Request. In the entries below, find the line with "X107190000Y-91030000D03*" and print exactly every line from there up to and including the line with "X95859600Y-102565200D03*", with no other lines.

++++++++++++++++++++

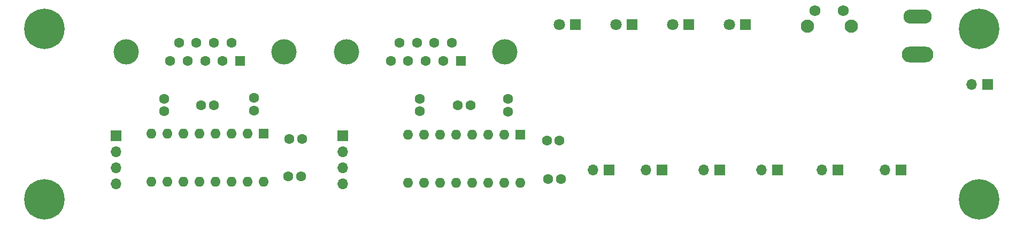
<source format=gts>
G04 #@! TF.GenerationSoftware,KiCad,Pcbnew,5.1.10*
G04 #@! TF.CreationDate,2021-11-29T19:36:07+01:00*
G04 #@! TF.ProjectId,RoscoFrontPanel,526f7363-6f46-4726-9f6e-7450616e656c,rev?*
G04 #@! TF.SameCoordinates,Original*
G04 #@! TF.FileFunction,Soldermask,Top*
G04 #@! TF.FilePolarity,Negative*
%FSLAX46Y46*%
G04 Gerber Fmt 4.6, Leading zero omitted, Abs format (unit mm)*
G04 Created by KiCad (PCBNEW 5.1.10) date 2021-11-29 19:36:07*
%MOMM*%
%LPD*%
G01*
G04 APERTURE LIST*
%ADD10O,4.500000X2.250000*%
%ADD11O,5.000000X2.500000*%
%ADD12C,4.000000*%
%ADD13C,1.600000*%
%ADD14R,1.600000X1.600000*%
%ADD15C,1.800000*%
%ADD16R,1.800000X1.800000*%
%ADD17C,2.100000*%
%ADD18C,1.750000*%
%ADD19C,6.400000*%
%ADD20O,1.600000X1.600000*%
%ADD21O,1.700000X1.700000*%
%ADD22R,1.700000X1.700000*%
G04 APERTURE END LIST*
D10*
X217220800Y-84068400D03*
D11*
X217220800Y-90068400D03*
D12*
X126840000Y-89620000D03*
X151840000Y-89620000D03*
D13*
X135185000Y-88200000D03*
X137955000Y-88200000D03*
X140725000Y-88200000D03*
X143495000Y-88200000D03*
X133800000Y-91040000D03*
X136570000Y-91040000D03*
X139340000Y-91040000D03*
X142110000Y-91040000D03*
D14*
X144880000Y-91040000D03*
D12*
X91920000Y-89610000D03*
X116920000Y-89610000D03*
D13*
X100265000Y-88190000D03*
X103035000Y-88190000D03*
X105805000Y-88190000D03*
X108575000Y-88190000D03*
X98880000Y-91030000D03*
X101650000Y-91030000D03*
X104420000Y-91030000D03*
X107190000Y-91030000D03*
D14*
X109960000Y-91030000D03*
D15*
X187452000Y-85300000D03*
D16*
X189992000Y-85300000D03*
D15*
X178435000Y-85300000D03*
D16*
X180975000Y-85300000D03*
X163000000Y-85300000D03*
D15*
X160460000Y-85300000D03*
D16*
X172000000Y-85300000D03*
D15*
X169460000Y-85300000D03*
D17*
X199750000Y-85580000D03*
D18*
X201000000Y-83090000D03*
X205500000Y-83090000D03*
D17*
X206760000Y-85580000D03*
D19*
X227000000Y-113000000D03*
X227000000Y-86000000D03*
X79000000Y-113000000D03*
X79000000Y-86000000D03*
D20*
X154309000Y-110361000D03*
X136529000Y-102741000D03*
X151769000Y-110361000D03*
X139069000Y-102741000D03*
X149229000Y-110361000D03*
X141609000Y-102741000D03*
X146689000Y-110361000D03*
X144149000Y-102741000D03*
X144149000Y-110361000D03*
X146689000Y-102741000D03*
X141609000Y-110361000D03*
X149229000Y-102741000D03*
X139069000Y-110361000D03*
X151769000Y-102741000D03*
X136529000Y-110361000D03*
D14*
X154309000Y-102741000D03*
D20*
X113639600Y-110185200D03*
X95859600Y-102565200D03*
X111099600Y-110185200D03*
X98399600Y-102565200D03*
X108559600Y-110185200D03*
X100939600Y-102565200D03*
X106019600Y-110185200D03*
X103479600Y-102565200D03*
X103479600Y-110185200D03*
X106019600Y-102565200D03*
X100939600Y-110185200D03*
X108559600Y-102565200D03*
X98399600Y-110185200D03*
X111099600Y-102565200D03*
X95859600Y-110185200D03*
D14*
X113639600Y-102565200D03*
D21*
X126238000Y-110490000D03*
X126238000Y-107950000D03*
X126238000Y-105410000D03*
D22*
X126238000Y-102870000D03*
D21*
X90297000Y-110490000D03*
X90297000Y-107950000D03*
X90297000Y-105410000D03*
D22*
X90297000Y-102870000D03*
D21*
X225806000Y-94742000D03*
D22*
X228346000Y-94742000D03*
D21*
X192532000Y-108331000D03*
D22*
X195072000Y-108331000D03*
D21*
X183388000Y-108331000D03*
D22*
X185928000Y-108331000D03*
D21*
X165862000Y-108331000D03*
D22*
X168402000Y-108331000D03*
D21*
X174244000Y-108331000D03*
D22*
X176784000Y-108331000D03*
D21*
X212090000Y-108331000D03*
D22*
X214630000Y-108331000D03*
D21*
X202057000Y-108331000D03*
D22*
X204597000Y-108331000D03*
D13*
X138430000Y-99028000D03*
X138430000Y-97028000D03*
X152400000Y-97060000D03*
X152400000Y-99060000D03*
X97917000Y-99028000D03*
X97917000Y-97028000D03*
X112141000Y-96933000D03*
X112141000Y-98933000D03*
X144431000Y-98044000D03*
X146431000Y-98044000D03*
X103791000Y-98044000D03*
X105791000Y-98044000D03*
X160750000Y-109728000D03*
X158750000Y-109728000D03*
X119602000Y-109347000D03*
X117602000Y-109347000D03*
X158528000Y-103632000D03*
X160528000Y-103632000D03*
X117761000Y-103378000D03*
X119761000Y-103378000D03*
M02*

</source>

++++++++++++++++++++

Answer to the exercise.
X107190000Y-91030000D03*
D14*
X109960000Y-91030000D03*
D15*
X187452000Y-85300000D03*
D16*
X189992000Y-85300000D03*
D15*
X178435000Y-85300000D03*
D16*
X180975000Y-85300000D03*
X163000000Y-85300000D03*
D15*
X160460000Y-85300000D03*
D16*
X172000000Y-85300000D03*
D15*
X169460000Y-85300000D03*
D17*
X199750000Y-85580000D03*
D18*
X201000000Y-83090000D03*
X205500000Y-83090000D03*
D17*
X206760000Y-85580000D03*
D19*
X227000000Y-113000000D03*
X227000000Y-86000000D03*
X79000000Y-113000000D03*
X79000000Y-86000000D03*
D20*
X154309000Y-110361000D03*
X136529000Y-102741000D03*
X151769000Y-110361000D03*
X139069000Y-102741000D03*
X149229000Y-110361000D03*
X141609000Y-102741000D03*
X146689000Y-110361000D03*
X144149000Y-102741000D03*
X144149000Y-110361000D03*
X146689000Y-102741000D03*
X141609000Y-110361000D03*
X149229000Y-102741000D03*
X139069000Y-110361000D03*
X151769000Y-102741000D03*
X136529000Y-110361000D03*
D14*
X154309000Y-102741000D03*
D20*
X113639600Y-110185200D03*
X95859600Y-102565200D03*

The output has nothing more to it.